JAKARTA – Pengamat transportasi publik, Djoko Setijowarno, menjelaskan alasan masyarakat menolak penggunaan sirine dan rotator saat pengawalan. Menurutnya, alat yang seharusnya untuk peringatan darurat ini kerap disalahgunakan.
"Penyebab penolakan utama adalah penyalahgunaan dan hak istimewa yang tidak tepat," ujarnya kepada wartawan, Minggu (21/9/2025).
Djoko menuturkan, masyarakat sering melihat kendaraan pribadi atau pejabat menggunakan strobo untuk menerobos kemacetan, sehingga strobo dianggap simbol hak istimewa, bukan alat keselamatan.
"Penggunaan yang tidak tepat ini menimbulkan rasa tidak adil dan kemarahan publik," tambahnya.
Selain itu, penggunaan sirene dan strobo menimbulkan gangguan dan kebisingan, terutama di lingkungan padat penduduk atau tengah malam.
"Kebisingan ini bisa mengganggu kenyamanan, menimbulkan stres, bahkan memicu kecemasan," jelas Djoko.
Alasan lain adalah regulasi yang kurang tegas.
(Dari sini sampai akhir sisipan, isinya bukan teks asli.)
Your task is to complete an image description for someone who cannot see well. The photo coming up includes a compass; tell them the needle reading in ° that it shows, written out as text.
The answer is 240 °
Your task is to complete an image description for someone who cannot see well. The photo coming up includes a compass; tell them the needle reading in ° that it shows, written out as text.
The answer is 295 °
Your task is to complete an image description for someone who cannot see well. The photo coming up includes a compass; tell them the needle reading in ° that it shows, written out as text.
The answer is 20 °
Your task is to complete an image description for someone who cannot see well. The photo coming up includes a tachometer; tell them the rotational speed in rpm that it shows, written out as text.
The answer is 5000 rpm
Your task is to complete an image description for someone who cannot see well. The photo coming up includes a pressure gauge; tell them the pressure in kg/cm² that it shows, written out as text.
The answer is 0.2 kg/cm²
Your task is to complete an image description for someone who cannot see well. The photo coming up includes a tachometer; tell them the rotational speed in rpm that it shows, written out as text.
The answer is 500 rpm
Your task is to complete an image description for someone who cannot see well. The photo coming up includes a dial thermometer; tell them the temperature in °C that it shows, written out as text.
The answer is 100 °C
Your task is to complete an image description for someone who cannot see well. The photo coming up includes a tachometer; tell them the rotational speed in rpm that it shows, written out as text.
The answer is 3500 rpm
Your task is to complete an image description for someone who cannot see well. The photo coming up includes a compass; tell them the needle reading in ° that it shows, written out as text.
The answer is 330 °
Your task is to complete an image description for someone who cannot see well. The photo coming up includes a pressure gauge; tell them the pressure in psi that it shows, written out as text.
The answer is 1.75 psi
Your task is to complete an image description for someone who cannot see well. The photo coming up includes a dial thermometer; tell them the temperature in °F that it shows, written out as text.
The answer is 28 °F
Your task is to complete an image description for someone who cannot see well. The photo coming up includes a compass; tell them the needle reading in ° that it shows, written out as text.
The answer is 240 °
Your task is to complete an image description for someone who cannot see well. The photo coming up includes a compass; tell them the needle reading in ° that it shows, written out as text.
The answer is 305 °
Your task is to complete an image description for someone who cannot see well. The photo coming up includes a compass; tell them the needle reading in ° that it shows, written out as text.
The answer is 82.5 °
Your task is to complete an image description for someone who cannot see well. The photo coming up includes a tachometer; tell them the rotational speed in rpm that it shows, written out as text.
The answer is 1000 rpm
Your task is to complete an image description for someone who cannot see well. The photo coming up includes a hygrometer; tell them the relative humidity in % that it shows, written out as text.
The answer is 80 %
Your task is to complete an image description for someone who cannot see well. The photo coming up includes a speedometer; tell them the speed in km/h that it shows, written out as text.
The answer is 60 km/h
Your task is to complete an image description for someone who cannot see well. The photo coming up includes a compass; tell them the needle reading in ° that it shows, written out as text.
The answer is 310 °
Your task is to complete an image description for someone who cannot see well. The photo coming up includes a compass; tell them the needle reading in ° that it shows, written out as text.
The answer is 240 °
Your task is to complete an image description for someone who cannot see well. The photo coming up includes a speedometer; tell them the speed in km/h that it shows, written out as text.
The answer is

Meski ada aturan untuk pengguna sah seperti ambulans, pemadam kebakaran, dan polisi, penegakannya sering lemah. Ketidaktegasan ini membuat banyak orang berani menggunakan sirene tanpa izin.
"Dampaknya, kepercayaan publik terhadap sistem darurat menurun. Saat sirene berbunyi, masyarakat tidak lagi yakin apakah itu situasi darurat atau sekadar kendaraan ingin mencari jalan pintas. Akibatnya, respons untuk memberi jalan menjadi lebih lambat," tuturnya.
Wakil Ketua Pemberdayaan dan Pengembangan Wilayah Masyarakat Transportasi Indonesia (MTI) Pusat itu menekankan, pentingnya penggunaan sirene sesuai aturan untuk menjaga keselamatan dan kepercayaan publik.